Both of these projects came about through the licensing authority of Petroleum Agency South Africa (PASA), reporting to the Minister of Mineral Resources and Energy (DMRE). PASA regulates and monitors exploration and production activities and is the custodian of the national exploration and production database for petroleum. Its role was statutorily endorsed in June 2004 in terms of the Mineral and Petroleum Resources Development Act of 2002.

In terms of strategy, the agency actively seeks out technically competent and financially sound clients to whom it markets acreage, while ensuring that all prospecting and mining leases are for the long-term economic benefit of South Africa. As custodian, PASA ensures that companies applying for gas rights are vetted to make sure they are financially qualified and technically capable, as well having a good track record in terms of environmental responsibility. Oil and gas exploration requires enormous capital outlay and can represent a risk to workers, communities and the environment. Applicants are therefore required to prove their capabilities and safety record and must carry insurance for environmental rehabilitation.

Environmental issues are increasingly playing a big part in discussions about how best to utilise South Africa’s natural resources. As part of an attempt to engage in a broader discussion on policy issues, a joint colloquium was held in 2022 on the subject of how to balance South Africa’s energy needs with the country’s climate change commitments. The colloquium, and several online events which prepared for and anticipated the main event, was jointly hosted by the DMRE, the Department of Forestry, Fisheries and the Environment (DFFE) and PASA.

As part of a drive to create certainty for investors, a new bill has been introduced to replace old legislation. The Upstream Petroleum Resources Development (UPRD) Bill provides for greater certainty in terms of security of tenure by combining the rights for the exploration, development and production phase under one permit.

The draft bill was first published in June 2021 and discussions with industry stakeholders are ongoing. Organisations such as the South African Oil and Gas Alliance (SAOGA) will be coordinating responses to present to parliament.

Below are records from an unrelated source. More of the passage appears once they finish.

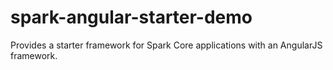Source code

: # spark-angular-starter-demo
Provides a starter framework for Spark Core applications with an AngularJS framework.
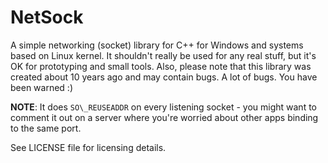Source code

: # NetSock
A simple networking (socket) library for C++ for Windows and systems 
based on Linux kernel. It shouldn't really be used for any real stuff,
but it's OK for prototyping and small tools. Also, please note that 
this library was created about 10 years ago and may contain bugs. A
lot of bugs. You have been warned :)

**NOTE**: It does `SO\_REUSEADDR` on every listening socket - you might
want to comment it out on a server where you're worried about other
apps binding to the same port.

See LICENSE file for licensing details.


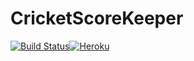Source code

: # CricketScoreKeeper

[![Build Status](https://travis-ci.org/incrediblejagur/CricketScoreKeeper.svg?branch=master)](https://travis-ci.org/incrediblejagur/CricketScoreKeeper)[![Heroku](https://heroku-badge.herokuapp.com/?app=heroku-badge)](https://cricketscore-keeper.herokuapp.com/)
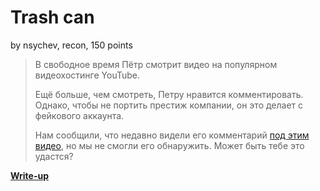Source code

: # Trash can
by nsychev, recon, 150 points

> В свободное время Пётр смотрит видео на популярном видеохостинге YouTube.
> 
> Ещё больше, чем смотреть, Петру нравится комментировать. Однако, чтобы не портить престиж компании, он это делает с фейкового аккаунта.
>
> Нам сообщили, что недавно видели его комментарий [под этим видео](https://www.youtube.com/watch?v=vtqtyyGZvXM), но мы не смогли его обнаружить. Может быть тебе это удастся?

**[Write-up](WRITEUP.md)**
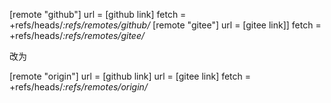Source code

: 


[remote "github"]
	url = [github link]
	fetch = +refs/heads/*:refs/remotes/github/*
[remote "gitee"]
	url = [gitee link]]
	fetch = +refs/heads/*:refs/remotes/gitee/*


改为

[remote "origin"]
	url = [github link]
	url = [gitee link]
	fetch = +refs/heads/*:refs/remotes/origin/*

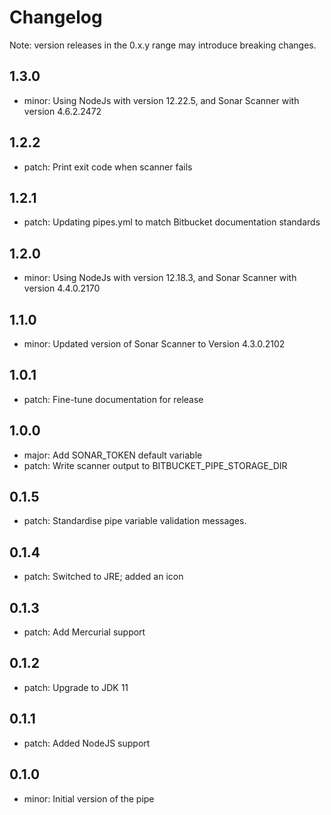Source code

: # Changelog
Note: version releases in the 0.x.y range may introduce breaking changes.

## 1.3.0

- minor: Using NodeJs with version 12.22.5, and Sonar Scanner with version 4.6.2.2472

## 1.2.2

- patch: Print exit code when scanner fails

## 1.2.1

- patch: Updating pipes.yml to match Bitbucket documentation standards

## 1.2.0

- minor: Using NodeJs with version 12.18.3, and Sonar Scanner with version 4.4.0.2170

## 1.1.0

- minor: Updated version of Sonar Scanner to Version 4.3.0.2102

## 1.0.1

- patch: Fine-tune documentation for release

## 1.0.0

- major: Add SONAR_TOKEN default variable
- patch: Write scanner output to BITBUCKET_PIPE_STORAGE_DIR

## 0.1.5

- patch: Standardise pipe variable validation messages.

## 0.1.4

- patch: Switched to JRE; added an icon

## 0.1.3

- patch: Add Mercurial support

## 0.1.2

- patch: Upgrade to JDK 11

## 0.1.1

- patch: Added NodeJS support

## 0.1.0

- minor: Initial version of the pipe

Objectives of the bill include:

  • expanding black participation
  • promoting local employment and skills development
  • creating an enabling environment to accelerate exploration and production of South Africa’s petroleum resources.

Revised draft regulations related to hydraulic fracking in the gas-rich Karoo region were published by the DFFE in July 2022 for public comment. Fracking is a drilling technique that is widely used in other jurisdictions such as the United States, but environmental concerns have been raised. Dr Masangane told Bloomberg in an interview that groundwater and geological studies are being conducted in the biodiversity-rich areas of the Karoo and that once regulations have been finalised, seismic activity will be undertaken to establish which blocks to license.